幼馴染みの鍵が開いた瞬間から溺愛が止まらない
どうしたって、納得いかない。
でも面と向かって聞く勇気もない私。
すごすごと、裏からそおっと入る。
裏口を開けるとバイトの結城君が調理中。
こっちを向いてお帰りなさいといいそうだから、口の前に人差し指を上げて、しずかにと見せる。

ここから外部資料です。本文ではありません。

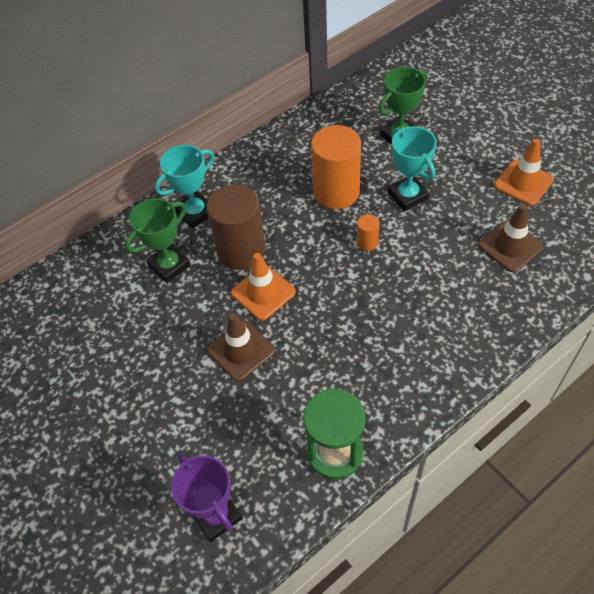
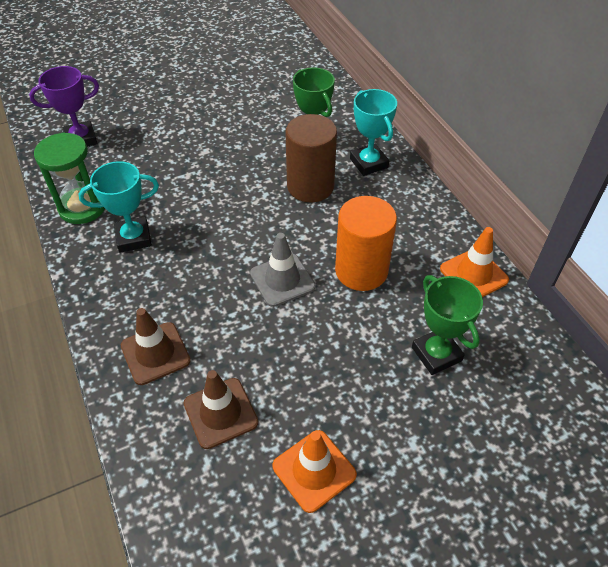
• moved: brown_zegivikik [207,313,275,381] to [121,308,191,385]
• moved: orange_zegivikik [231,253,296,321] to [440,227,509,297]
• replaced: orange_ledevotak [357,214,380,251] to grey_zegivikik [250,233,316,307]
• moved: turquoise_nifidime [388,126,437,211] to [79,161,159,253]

抜き足差し足で結城君の隣に行くと、どうしました?と小声で言ってくる。
何を作っているのか見るとビーフシチューなので、一旦火を止めて、手招きして女子更衣室へ。
戸惑う結城君の腕を引っ張って連れ込む。
「どうしたんですか、緑さん?」
「……カウンターの左端の人、誰?」
結城君がゴクンとつばを飲み込む音がする。
「えーと。僕もよく知りません。」
「……私に嘘つくなんて、百年早い。いい度胸だね、結城君。」
おどおどと目をそらして、手をもむ結城君。珍しい。これは、予感的中なのかな。
「結城君。私ね、今週毎日あの人見かけるんだよ。しかも、店長のあの緩みきった顔。」
「……緑さん。大丈夫ですよ、店長に限って天地がひっくり返ったって心配しているようなことはありません。」
すると、店の方から二人の大きな笑い声が響いてきた。
「……。」
「直接聞いてみたらどうです?」
下を向いている私を見ながら、ため息をついて結城君は出て行った。